When clients trust you, they will continue to want your advice, act on your recommendations, involve you on more strategic issues, respect you and refer you. They’ll also give you the benefit of the doubt and forgive you when you make a mistake.

How do you elevate your role?
If you’re a traditional communication practitioner, your business is focused on distributing news and information—sending stuff out. If you want to become a strategic adviser, your business needs to focus on improving results.

People at the conference repeatedly wanted to talk about activities—communicating through social media, intranets, town hall meetings, newsletters or other formal channels. Strategic advisers don’t do this. They start with the results that need to change. Product quality. Service delivery. Revenues. Safety. Cycle time. Costs. Productivity.

Forget about employee engagement that doesn’t focus on improving results.
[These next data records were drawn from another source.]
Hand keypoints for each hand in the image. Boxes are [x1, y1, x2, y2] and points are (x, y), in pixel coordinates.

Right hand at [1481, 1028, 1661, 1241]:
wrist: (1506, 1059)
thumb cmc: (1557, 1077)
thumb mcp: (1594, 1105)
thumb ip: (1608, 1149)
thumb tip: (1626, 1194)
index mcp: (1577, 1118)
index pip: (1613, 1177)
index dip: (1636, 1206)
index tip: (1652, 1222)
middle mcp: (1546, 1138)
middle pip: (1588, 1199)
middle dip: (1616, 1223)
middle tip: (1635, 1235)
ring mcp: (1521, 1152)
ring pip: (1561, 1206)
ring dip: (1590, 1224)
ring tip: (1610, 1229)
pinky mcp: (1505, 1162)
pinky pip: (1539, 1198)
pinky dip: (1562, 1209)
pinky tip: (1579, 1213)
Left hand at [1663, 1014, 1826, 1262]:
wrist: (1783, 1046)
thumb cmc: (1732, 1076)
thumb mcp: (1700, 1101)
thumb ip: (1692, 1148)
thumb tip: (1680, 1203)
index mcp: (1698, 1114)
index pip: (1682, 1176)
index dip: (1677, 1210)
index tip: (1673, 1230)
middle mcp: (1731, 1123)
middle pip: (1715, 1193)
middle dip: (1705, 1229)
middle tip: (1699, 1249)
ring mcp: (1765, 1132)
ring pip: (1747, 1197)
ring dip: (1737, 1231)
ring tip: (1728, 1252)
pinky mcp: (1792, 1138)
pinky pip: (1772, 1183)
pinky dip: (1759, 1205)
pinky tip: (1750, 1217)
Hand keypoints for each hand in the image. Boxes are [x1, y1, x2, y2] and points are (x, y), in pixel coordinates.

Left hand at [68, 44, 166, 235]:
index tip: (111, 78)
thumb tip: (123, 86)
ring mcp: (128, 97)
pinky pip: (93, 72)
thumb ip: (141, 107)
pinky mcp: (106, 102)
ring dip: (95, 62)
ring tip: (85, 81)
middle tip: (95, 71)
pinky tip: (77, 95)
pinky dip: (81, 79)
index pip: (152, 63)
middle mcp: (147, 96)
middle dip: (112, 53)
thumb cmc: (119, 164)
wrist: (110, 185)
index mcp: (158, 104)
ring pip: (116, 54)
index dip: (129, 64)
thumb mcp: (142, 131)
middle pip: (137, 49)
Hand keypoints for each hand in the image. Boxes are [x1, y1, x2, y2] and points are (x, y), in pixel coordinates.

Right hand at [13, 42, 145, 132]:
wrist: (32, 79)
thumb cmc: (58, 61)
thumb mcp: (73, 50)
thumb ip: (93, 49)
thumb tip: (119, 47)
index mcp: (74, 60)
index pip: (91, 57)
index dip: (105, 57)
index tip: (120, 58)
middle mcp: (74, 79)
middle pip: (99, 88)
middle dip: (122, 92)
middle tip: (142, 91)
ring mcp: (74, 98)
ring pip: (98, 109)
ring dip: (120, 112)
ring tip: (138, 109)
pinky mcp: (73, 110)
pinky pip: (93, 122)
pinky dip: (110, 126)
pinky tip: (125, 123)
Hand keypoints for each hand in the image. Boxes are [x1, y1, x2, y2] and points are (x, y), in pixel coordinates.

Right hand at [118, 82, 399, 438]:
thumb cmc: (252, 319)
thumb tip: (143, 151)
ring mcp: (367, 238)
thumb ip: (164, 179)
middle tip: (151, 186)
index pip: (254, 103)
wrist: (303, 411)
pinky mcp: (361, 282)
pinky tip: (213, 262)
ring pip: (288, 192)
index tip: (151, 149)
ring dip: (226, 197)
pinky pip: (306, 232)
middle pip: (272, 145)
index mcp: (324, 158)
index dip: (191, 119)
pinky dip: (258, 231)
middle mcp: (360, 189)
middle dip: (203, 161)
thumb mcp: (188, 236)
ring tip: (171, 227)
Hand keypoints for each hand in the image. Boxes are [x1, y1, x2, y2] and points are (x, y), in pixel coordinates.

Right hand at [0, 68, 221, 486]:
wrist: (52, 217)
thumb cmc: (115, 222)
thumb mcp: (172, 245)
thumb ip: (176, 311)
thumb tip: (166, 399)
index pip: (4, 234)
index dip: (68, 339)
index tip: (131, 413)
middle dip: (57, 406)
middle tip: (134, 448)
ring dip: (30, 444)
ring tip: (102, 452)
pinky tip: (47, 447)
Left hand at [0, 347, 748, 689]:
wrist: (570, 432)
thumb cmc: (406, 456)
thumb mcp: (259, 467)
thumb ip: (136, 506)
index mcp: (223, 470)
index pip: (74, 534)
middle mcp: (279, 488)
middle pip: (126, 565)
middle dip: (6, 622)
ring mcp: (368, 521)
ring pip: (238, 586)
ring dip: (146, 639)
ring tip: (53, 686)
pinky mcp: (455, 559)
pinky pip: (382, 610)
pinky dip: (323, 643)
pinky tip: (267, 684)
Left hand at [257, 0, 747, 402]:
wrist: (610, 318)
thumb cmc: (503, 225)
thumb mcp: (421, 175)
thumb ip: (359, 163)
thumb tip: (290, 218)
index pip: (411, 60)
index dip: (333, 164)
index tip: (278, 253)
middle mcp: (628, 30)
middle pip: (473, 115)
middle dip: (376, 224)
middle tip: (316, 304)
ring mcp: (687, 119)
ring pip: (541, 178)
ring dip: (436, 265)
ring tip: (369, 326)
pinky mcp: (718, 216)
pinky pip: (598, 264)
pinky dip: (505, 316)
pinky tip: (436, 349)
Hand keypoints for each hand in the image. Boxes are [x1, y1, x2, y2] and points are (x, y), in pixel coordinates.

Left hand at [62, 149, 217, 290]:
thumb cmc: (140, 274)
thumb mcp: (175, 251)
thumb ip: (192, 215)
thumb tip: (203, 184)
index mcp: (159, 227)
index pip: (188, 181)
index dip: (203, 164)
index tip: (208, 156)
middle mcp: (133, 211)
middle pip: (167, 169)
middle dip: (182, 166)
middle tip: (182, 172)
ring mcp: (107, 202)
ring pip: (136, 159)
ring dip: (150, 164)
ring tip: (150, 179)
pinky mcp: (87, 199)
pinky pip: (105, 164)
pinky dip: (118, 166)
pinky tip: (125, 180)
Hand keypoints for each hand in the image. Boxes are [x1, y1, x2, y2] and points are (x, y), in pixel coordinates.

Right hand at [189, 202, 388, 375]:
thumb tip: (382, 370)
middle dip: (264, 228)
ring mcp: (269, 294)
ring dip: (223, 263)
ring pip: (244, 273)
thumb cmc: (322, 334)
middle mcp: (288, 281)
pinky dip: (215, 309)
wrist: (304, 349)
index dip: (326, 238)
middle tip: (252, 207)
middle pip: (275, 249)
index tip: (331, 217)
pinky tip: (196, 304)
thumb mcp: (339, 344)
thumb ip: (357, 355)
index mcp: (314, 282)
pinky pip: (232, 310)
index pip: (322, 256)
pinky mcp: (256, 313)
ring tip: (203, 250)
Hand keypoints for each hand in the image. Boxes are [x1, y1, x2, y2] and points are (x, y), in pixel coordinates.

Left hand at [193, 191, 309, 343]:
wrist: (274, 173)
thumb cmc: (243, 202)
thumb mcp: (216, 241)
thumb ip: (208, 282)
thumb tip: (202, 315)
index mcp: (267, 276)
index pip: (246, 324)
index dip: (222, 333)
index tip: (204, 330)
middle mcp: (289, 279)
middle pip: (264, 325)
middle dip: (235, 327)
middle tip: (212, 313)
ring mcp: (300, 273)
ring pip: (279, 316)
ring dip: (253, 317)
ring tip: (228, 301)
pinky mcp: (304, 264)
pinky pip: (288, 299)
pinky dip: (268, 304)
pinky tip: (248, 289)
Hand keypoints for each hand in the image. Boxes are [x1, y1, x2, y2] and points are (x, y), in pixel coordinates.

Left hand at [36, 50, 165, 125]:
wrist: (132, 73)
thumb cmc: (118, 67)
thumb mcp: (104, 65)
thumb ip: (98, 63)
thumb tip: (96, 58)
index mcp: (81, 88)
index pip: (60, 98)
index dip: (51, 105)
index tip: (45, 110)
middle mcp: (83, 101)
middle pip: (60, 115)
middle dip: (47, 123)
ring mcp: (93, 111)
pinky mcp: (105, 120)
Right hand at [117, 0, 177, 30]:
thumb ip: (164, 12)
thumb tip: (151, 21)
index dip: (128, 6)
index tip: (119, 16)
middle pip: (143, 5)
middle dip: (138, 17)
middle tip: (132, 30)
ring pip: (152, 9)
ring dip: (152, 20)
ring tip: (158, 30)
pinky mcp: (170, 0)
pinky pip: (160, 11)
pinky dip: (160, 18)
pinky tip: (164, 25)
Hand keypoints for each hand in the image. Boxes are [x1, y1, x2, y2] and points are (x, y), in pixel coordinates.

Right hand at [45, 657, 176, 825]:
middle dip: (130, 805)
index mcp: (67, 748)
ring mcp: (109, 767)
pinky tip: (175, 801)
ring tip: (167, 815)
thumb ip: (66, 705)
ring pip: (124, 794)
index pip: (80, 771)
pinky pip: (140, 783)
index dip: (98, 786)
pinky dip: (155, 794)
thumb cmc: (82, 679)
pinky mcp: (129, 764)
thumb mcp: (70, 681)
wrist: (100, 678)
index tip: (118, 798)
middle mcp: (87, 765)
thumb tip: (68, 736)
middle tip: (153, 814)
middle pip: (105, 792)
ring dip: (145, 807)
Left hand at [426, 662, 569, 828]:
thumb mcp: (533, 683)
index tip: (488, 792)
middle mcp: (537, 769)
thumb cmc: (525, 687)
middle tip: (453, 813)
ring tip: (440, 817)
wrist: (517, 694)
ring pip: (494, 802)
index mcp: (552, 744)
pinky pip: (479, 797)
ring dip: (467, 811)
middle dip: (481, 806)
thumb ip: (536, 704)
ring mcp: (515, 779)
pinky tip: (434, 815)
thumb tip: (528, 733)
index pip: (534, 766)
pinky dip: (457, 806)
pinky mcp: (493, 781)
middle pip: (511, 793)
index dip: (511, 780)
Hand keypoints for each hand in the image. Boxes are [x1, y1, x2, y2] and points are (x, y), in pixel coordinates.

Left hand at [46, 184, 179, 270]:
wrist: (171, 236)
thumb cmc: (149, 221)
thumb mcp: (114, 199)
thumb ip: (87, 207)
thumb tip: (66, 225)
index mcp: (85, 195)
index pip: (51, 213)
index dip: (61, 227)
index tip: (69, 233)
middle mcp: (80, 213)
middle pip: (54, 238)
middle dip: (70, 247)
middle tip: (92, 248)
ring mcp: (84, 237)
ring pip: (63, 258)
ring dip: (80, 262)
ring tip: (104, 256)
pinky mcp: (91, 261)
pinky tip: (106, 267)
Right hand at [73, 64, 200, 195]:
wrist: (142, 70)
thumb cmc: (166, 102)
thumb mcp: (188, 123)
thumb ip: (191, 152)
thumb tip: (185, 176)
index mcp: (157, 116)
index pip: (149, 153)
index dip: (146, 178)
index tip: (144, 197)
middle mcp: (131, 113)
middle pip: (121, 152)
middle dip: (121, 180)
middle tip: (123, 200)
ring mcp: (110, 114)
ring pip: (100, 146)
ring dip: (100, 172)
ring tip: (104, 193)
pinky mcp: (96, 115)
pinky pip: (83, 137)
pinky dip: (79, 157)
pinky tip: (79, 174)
Forget about tweets, retweets, click-throughs, opens, mentions, share of this or that. Those process measures aren’t good enough. Did you improve results?

Here’s a guideline. Just before you’re about to do something ask: “Will this help us make money or save money?” If the answer is no, don’t do it. Doing it will only create waste. That’s not what adding value is about.

Key Takeaway: Communication professionals can become valuable strategic advisers to their leaders if they shift focus away from activity based goals towards results oriented activities. Let your communication people know you expect them to measurably contribute to the health of your business. For starters, forward them this article.